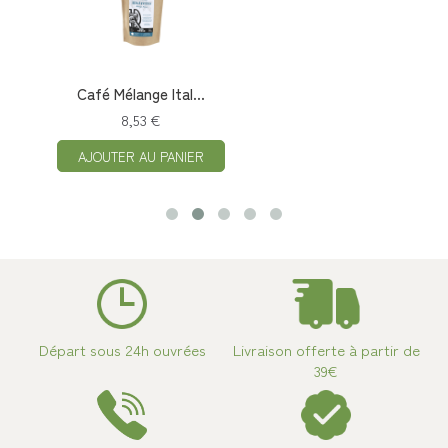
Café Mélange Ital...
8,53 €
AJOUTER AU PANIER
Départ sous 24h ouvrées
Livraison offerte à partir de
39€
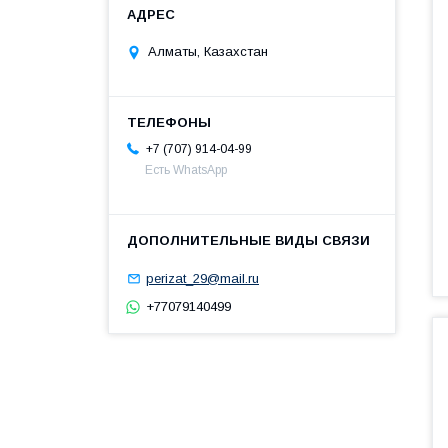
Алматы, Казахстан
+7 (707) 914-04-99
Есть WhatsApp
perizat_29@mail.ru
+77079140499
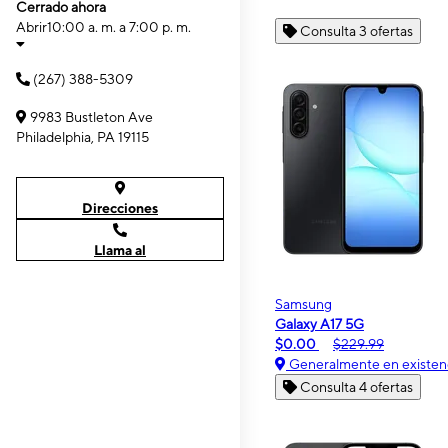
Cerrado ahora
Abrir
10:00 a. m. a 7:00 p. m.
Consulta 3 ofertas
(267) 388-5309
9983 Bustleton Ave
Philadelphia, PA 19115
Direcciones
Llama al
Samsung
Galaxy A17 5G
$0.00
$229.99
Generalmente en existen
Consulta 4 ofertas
------------------------------------------------------------
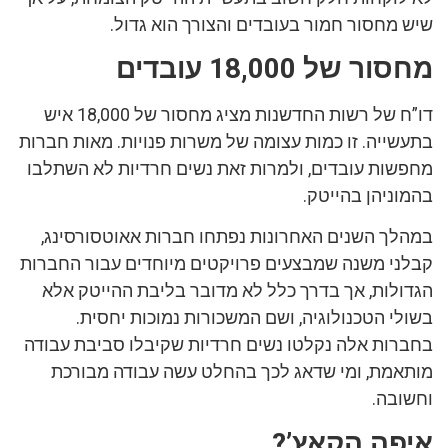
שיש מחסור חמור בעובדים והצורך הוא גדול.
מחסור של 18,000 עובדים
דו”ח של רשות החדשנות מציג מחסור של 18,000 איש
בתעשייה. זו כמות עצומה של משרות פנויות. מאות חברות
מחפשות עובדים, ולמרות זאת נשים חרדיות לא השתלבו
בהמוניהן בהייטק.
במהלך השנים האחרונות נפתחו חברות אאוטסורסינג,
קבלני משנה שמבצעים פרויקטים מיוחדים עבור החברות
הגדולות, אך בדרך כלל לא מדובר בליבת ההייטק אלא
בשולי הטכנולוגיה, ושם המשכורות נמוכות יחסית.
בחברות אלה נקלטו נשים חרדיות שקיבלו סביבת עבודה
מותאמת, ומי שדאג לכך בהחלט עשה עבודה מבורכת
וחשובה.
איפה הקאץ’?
------------------------------------------------------------
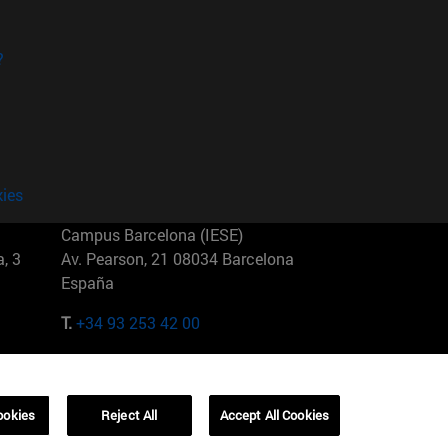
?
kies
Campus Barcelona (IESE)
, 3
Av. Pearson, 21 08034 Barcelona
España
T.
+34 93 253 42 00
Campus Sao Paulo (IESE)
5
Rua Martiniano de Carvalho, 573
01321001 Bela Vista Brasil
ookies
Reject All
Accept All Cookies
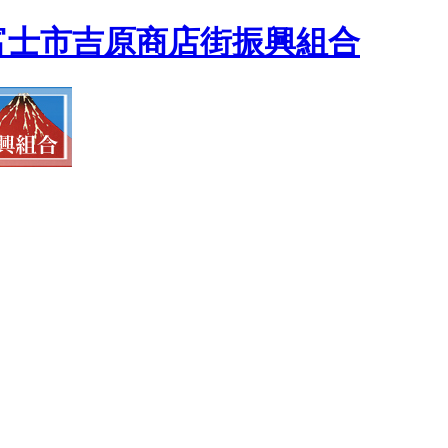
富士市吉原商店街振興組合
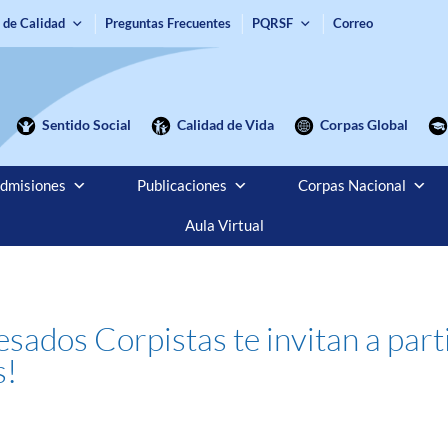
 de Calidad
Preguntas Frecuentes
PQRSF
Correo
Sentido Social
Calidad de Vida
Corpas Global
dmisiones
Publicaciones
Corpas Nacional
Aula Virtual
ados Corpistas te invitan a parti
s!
------------------------------------------------------------
* **Problem details**: Show the lines of the listing above with "עבודה".

* **Output for this exercise**:
בחברות אלה נקלטו נשים חרדיות שקיבלו סביבת עבודה
מותאמת, ומי שדאג לכך בהחלט עשה עבודה מבורכת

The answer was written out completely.